Задание 1>
Переведите на английский язык предложение из отрывка о Петербурге: «„Тотальность“ европейского типа является подлинным роком города.»
Задание 2>
Символом чего, согласно отрывку о Петербурге, задумывал город его создатель?
Задание 3>
Продолжите отрывок о Петербурге, начав сразу после его последнего предложения.

Цитируемый отрывок>

А.И. Солженицын заметил однажды, что превращение мира в текст, происходящее в культуре постмодерна — дело нешуточное, неправедное, грозящее смертью. «Мир как текст» сам по себе вторичен, ирреален, не достоин истинной культуры. Сходные идеи встречаем мы у мыслителя совершенно другого склада — французского философа Ж. Бодрийяра, спрогнозировавшего, наряду с великими писателями-фантастами (прежде всего, с Р. Брэдбери) все те опасности, которые подстерегают человека на пути виртуализации окружающего нас мира.

И дело здесь не в согласии или же несогласии с историософскими размышлениями столь разных людей, а в определении тех реальных доминант, через которые становится возможным «путешествие» в ландшафтах современной культуры. Начало XXI века может показаться нашим потомкам процессом подлинного переживаниясмерти, которую нужно уметь читать. Восстав из апокалипсиса, попирая «смертию смерть», духовная ситуация конца века дает одновременно и надежду на возрождение, на понимание Текста культуры не как вторичного, «неизданного».

История Петербурга есть постоянное смешение пространства его жизни на окраину. Родившись как город-крепость, «охранная грамота» России, Петербург даже в самые блестящие годы испытывал неистребимую тягу к смерти, тягу тем более странную, что задумывался он своим создателем как символ возрождения России. «Тотальность» европейского типа является подлинным роком города. Отзвуки даруемой ею «музыки смерти» отражаются в самых запутанных лабиринтах культуры Петербурга, отзываясь никогда не смолкающим эхом.

Антитеза жизни и смерти прослеживается во всем: в явно существующих точках городской архитектуры, рисующей то треугольники смерти, когда одна из наиболее «просветленных» площадей города на самом деле являет собой гномон смерти (бывший коммунистический Дом политпросвещения — «большевистский» Смольный институт — прекрасно-эклектичный Смольный собор); то смертогенные связки (недостроенный по первоначальному проекту Казанский собор на фоне Спаса-на-Крови), формирующие через абрис смерти иные светоносные точки городов.

Исходные данные>
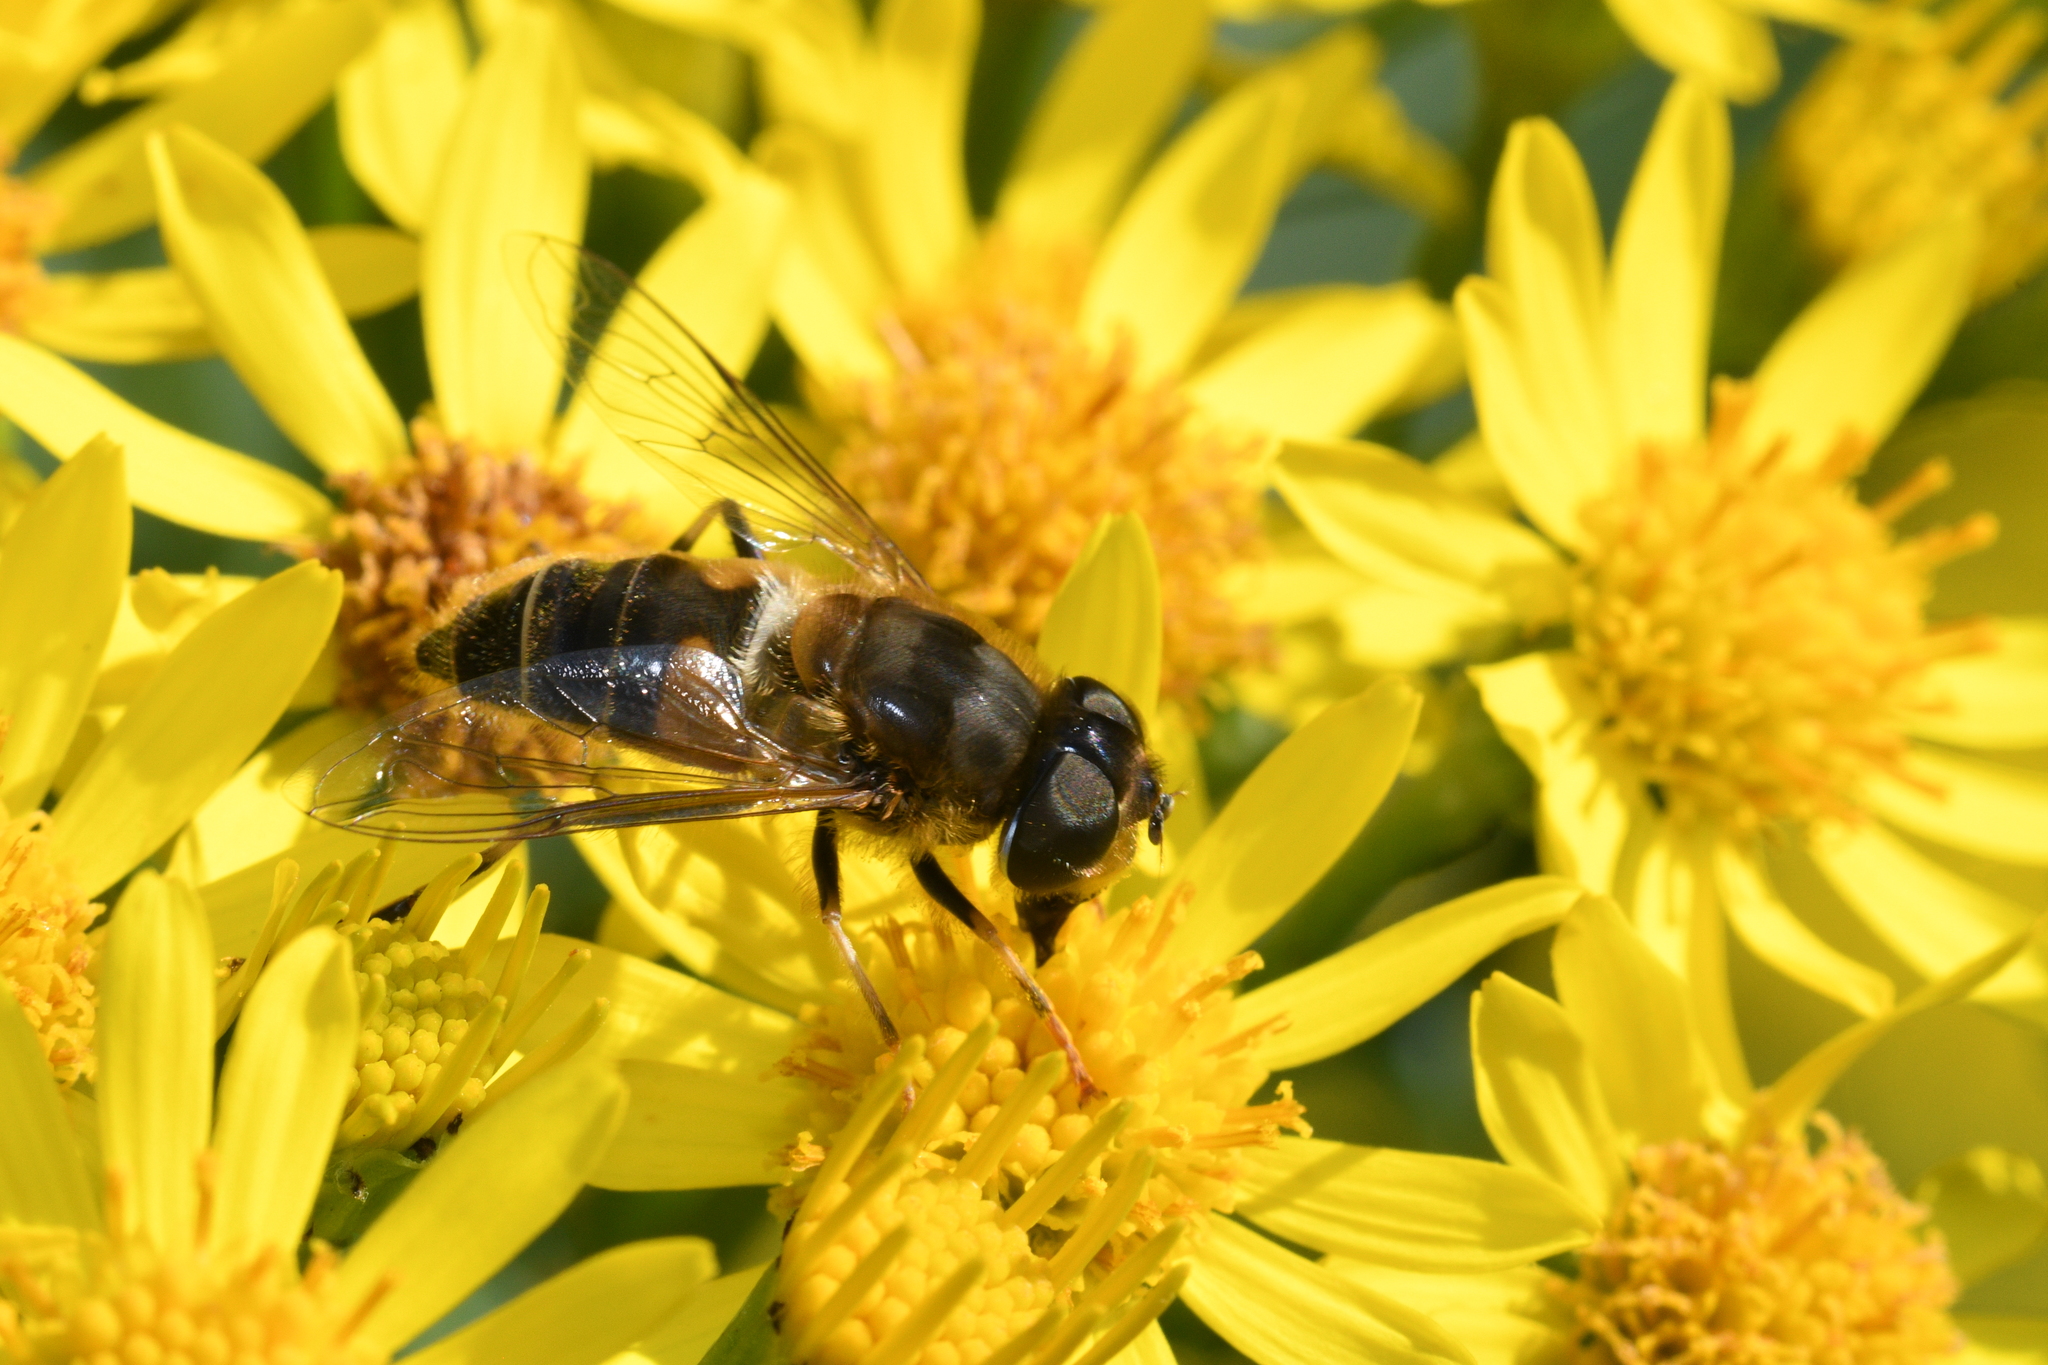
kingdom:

Итоговый ответ 1>
The "totality" of the European type is the true doom of the city.

Итоговый ответ 2>
Символом возрождения России.

Итоговый ответ 3>
Особая тема — бесконечная, заложенная в основание города смерть его создателя, воплощенная не только в обнаженной судьбе памятников императору, но и в гибели наследников Петра Первого. Смерть Петра в Петербурге происходит перманентно, неизбежно, она оформляется на фоне истинной судьбы города — города затаенного, грозящего небытием всякому, кто захочет понять его как рай, «парадиз», «северную Венецию», новую столицу.

В XVIII веке в Петербурге (и «по поводу» Петербурга) погибли все четыре Петра русской истории. Не только сам Петр Первый, и его четырехлетний наследник Петр Петрович, но и два внука Петра — Петр Второй, бежавший в Москву и умерший там почти мальчиком, и Петр Третий, убиенный, не без помощи собственной супруги, великой русской императрицы.

Петр постепенно, но неизбежно и окончательно покидает русскую историю. Век девятнадцатый, начинающийся убийством в Петербурге императора Павла, лишь завершает эту тему: Петербург, основанный как город св. Петра и освященный под сенью собора св. апостолов Петра и Павла, в конечном итоге лишается реально воплощенных в русской истории тезоименных св. апостолами монархов. Возникает очевидное «гномическое пространство»: существует город, из которого насильственно изъят его символический «код».

Завершается, другими словами, история так и не состоявшегося замысла. Возникает другой город, давший и великую культуру, и великую трагедию.

Образ тотальной смерти возникает и из темы почти непредсказуемой, тонко организованной и органичной Петербургу. Я имею в виду музыку.

Симфонизм петербургской культуры давно является темой обсуждаемой. Но симфонизм этот, как правило, понимается и описывается в определенном метафизическом ключе (симфонизм петербургской поэзии, архитектуры и т.д.).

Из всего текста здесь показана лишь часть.